Saved entries:

____________________

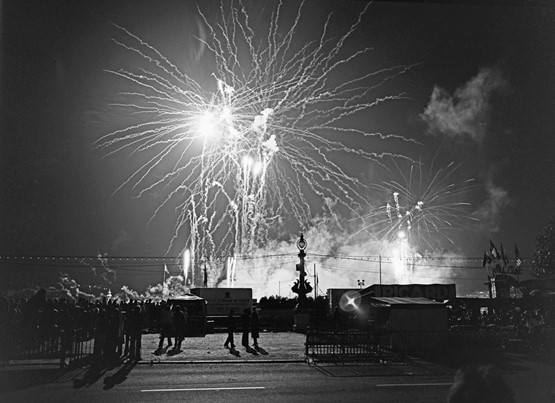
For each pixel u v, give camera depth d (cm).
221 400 1343
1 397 1368
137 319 2311
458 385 371
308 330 2356
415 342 2562
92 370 1867
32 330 2094
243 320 2894
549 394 594
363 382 1650
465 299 4600
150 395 1403
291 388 1526
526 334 2683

____________________

When you copy the records above, keep every word exact but leave out the pictures.

For each pixel u v, give camera depth d (cm).
221 400 1343
1 397 1368
137 319 2311
458 385 371
308 330 2356
415 342 2562
92 370 1867
32 330 2094
243 320 2894
549 394 594
363 382 1650
465 299 4600
150 395 1403
291 388 1526
526 334 2683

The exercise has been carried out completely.